--- Testo fornito ---

I risultati di uno studio italiano pubblicato sulla rivista scientifica iScience
Se una mano bionica non sembra umana, l’utente la riesce ad usare meglio, migliorando anche la sua capacità di identificarla come propria (processo noto come incorporazione o embodiment). Questo è il risultato dello studio, pubblicato sulla rivista scientifica iScience e condotto dal laboratorio di Neuroscienze Applicate e Tecnologie della Fondazione Santa Lucia IRCCS di Roma, in collaborazione con Sapienza Università di Roma e Università di Roma Tor Vergata. I ricercatori hanno utilizzato la realtà virtuale per valutare la destrezza nell’esecuzione di un compito motorio svolto usando due diversi effettori: una mano virtuale che riproduce le sembianze reali di un arto e una protesi bionica simile ad un paio di pinzette.
Lo studio, condotto su individui sani, ha dimostrato come i partecipanti siano più precisi e più bravi a svolgere il compito richiesto, che consisteva nello scoppiare pizzicandole delle bolle virtuali di un colore specifico. L’equipe di ricerca ha anche proseguito l’esperimento, misurando il livello di incorporazione: la persona riceveva una stimolazione tattile su un dito della mano reale e, contemporaneamente, osservava uno stimolo visivo che compariva su un dito virtuale che poteva essere o meno corrispondente al dito reale. Quando la posizione dello stimolo tattile e di quello visivo coincideva, i partecipanti erano più veloci nell’identificare il dito sul quale avevano sentito la vibrazione. In caso contrario c’era un aumento dei tempi di risposta dovuto alla discrepanza di localizzazione tra i due stimoli. “Questo avviene quando il cervello elabora come proprio l’effettore che vede nella realtà virtuale”, afferma Ottavia Maddaluno, una delle ricercatrici.

--- Dati ---

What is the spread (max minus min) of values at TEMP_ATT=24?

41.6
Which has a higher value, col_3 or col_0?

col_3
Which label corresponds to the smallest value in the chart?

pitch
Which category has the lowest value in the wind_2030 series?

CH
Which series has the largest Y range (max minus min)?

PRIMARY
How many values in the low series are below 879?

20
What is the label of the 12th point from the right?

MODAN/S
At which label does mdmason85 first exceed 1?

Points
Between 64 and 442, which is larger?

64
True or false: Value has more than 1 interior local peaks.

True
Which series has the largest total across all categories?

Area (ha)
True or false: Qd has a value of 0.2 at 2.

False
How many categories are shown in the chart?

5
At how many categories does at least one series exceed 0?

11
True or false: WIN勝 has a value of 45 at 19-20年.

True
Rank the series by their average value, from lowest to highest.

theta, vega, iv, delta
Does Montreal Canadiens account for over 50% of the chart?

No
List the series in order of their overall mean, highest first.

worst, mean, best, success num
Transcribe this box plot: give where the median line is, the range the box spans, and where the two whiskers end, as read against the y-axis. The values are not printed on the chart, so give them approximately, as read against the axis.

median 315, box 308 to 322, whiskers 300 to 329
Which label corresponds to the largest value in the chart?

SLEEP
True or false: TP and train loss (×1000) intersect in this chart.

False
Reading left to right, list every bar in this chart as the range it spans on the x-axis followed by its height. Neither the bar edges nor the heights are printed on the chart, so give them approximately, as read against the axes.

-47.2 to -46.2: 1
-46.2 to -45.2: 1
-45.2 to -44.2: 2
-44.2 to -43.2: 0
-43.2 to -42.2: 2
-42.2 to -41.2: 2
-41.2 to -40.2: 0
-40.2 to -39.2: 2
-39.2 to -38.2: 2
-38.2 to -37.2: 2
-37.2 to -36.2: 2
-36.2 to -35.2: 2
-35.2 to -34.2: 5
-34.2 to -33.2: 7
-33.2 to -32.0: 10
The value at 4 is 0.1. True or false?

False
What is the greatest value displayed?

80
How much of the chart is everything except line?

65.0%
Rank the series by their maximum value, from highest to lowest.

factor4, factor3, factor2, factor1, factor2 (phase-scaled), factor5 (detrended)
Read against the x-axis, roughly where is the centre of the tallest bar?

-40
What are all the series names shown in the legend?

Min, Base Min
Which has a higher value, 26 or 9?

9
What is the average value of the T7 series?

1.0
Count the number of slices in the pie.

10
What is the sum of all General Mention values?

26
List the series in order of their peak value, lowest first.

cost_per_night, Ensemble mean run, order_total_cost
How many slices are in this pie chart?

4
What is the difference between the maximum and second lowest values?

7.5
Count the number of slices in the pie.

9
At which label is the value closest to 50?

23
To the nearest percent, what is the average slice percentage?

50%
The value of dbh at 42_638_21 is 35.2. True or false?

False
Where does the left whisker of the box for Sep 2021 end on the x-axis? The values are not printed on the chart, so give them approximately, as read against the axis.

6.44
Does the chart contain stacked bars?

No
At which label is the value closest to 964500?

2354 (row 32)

---

Esercizio:
Continua l'articolo sullo studio della mano bionica, partendo subito dopo la frase di Ottavia Maddaluno.

Risposta:
“Se l’embodiment è avvenuto il soggetto impiega più tempo per rispondere perché più esposto agli effetti dell’incongruenza tra stimolo tattile e visivo”, evidenzia Maddaluno. I risultati dell’esperimento hanno mostrato che i partecipanti incorporano meglio (o allo stesso livello) la mano bionica rispetto a quella antropomorfa. Per spiegare la maggiore incorporazione dell’arto bionico potremmo ricorrere alla teoria dell’“uncanny valley” o “valle perturbante”. “Secondo questa teoria – prosegue Maddaluno – quando i robot umanoidi raggiungono un grado di somiglianza troppo alto con un vero essere umano, il cervello riconosce l’umanoide come strano ed estraneo, complicando il processo di riconoscimento”.
Lo stimolo tattile dell’esperimento, progettato per permettere una esperienza vivida e chiaramente identificabile, è stato messo a punto presso il gruppo di Fisiologia del dipartimento di Medicina dei sistemi dell’Università di Roma Tor Vergata. “Per somministrare uno stimolo tattile che sia preciso e sincrono con gli stimoli visivi – spiega Alessandro Moscatelli, professore associato di Fisiologia presso il dipartimento di Medicina dei sistemi a Roma Tor Vergata – sono stati appositamente realizzati dispositivi indossabili (wearable haptics): all’interno del dispositivo sono stati posizionati degli attuatori di tipo ‘voice coil’ che hanno consentito di modulare l’ampiezza e la frequenza dello stimolo vibrotattile”.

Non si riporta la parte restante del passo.